# Speedlite for EOS-R



## anthony_s (Dec 12, 2018)

any recommendations for small speedlite on my new EOS-R, primarily for fill flash at indoor, family events. TIA, anthony


----------



## Deleted member 378664 (Dec 12, 2018)

The two smallest Canon speedlites are the EX-90 (GN:9) and the EL-100 (GN:26). 
The El-100 is "bounceable" where the EX-90 is not, Maybe the EX-90 is not powerfull enough in some situations but as fill Flash probably enough.
Both speedlite do Support to act as master flas when someday in the future the wish arises to control one or more remote flashes wireless (infrared signals).


----------



## anthony_s (Dec 12, 2018)

Thank you kindly for the info.  anthony


----------



## Random Orbits (Dec 12, 2018)

I occasionally use the EX-90 for with a EOS-M camera, and it is barely adequate, especially if you want to bounce.
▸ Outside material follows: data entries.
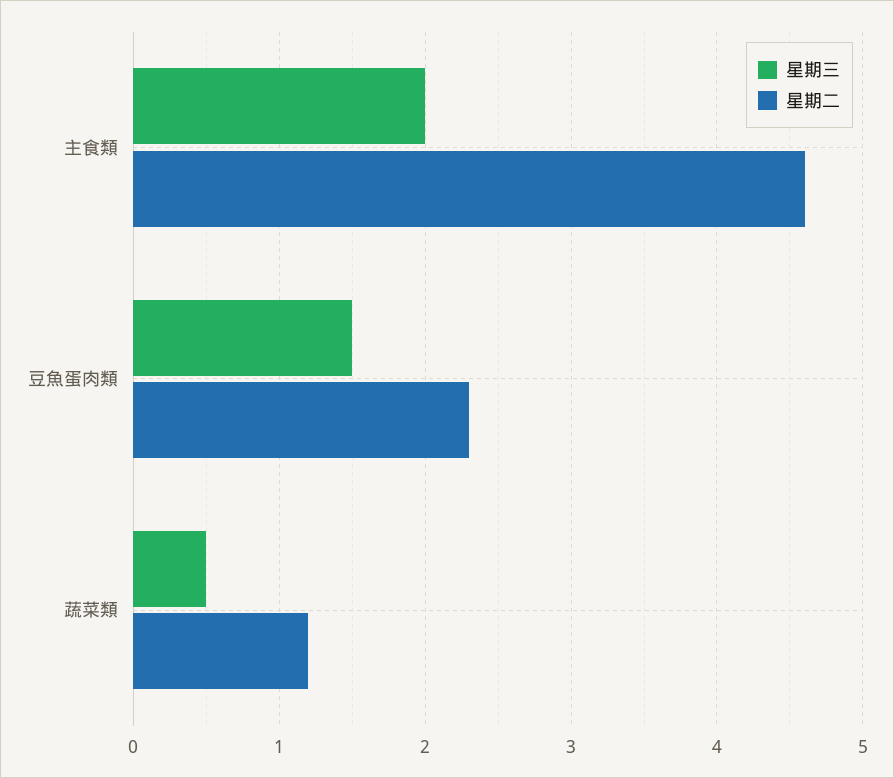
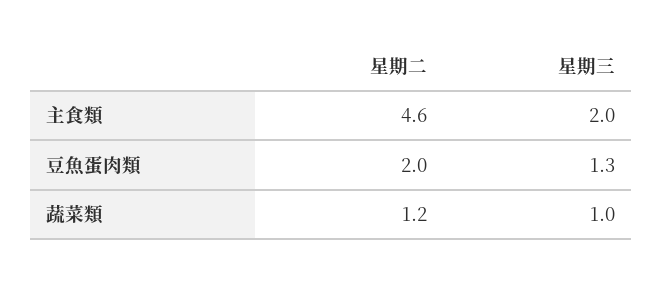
  {
    "星期三": {
      "主食類": 2,
-     "豆魚蛋肉類": 1.5,
+     "豆魚蛋肉類": 1.3,
-     "蔬菜類": 0.5
+     "蔬菜類": 1
    },
    "星期二": {
      "主食類": 4.6,
-     "豆魚蛋肉類": 2.3,
+     "豆魚蛋肉類": 2,
      "蔬菜類": 1.2
    }
  }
I prefer using the 470ex-ai for when I don't need the 600ex. The 470ex-ai supports zoom range up to 105mm which matches well with the EF/RF 24-105 f/4 IS. The 600ex supports up to 200mm (i.e. 70-200s). The ai is nice because it can reposition the flash head for you when you switch between landscape/portrait orientation automatically.


----------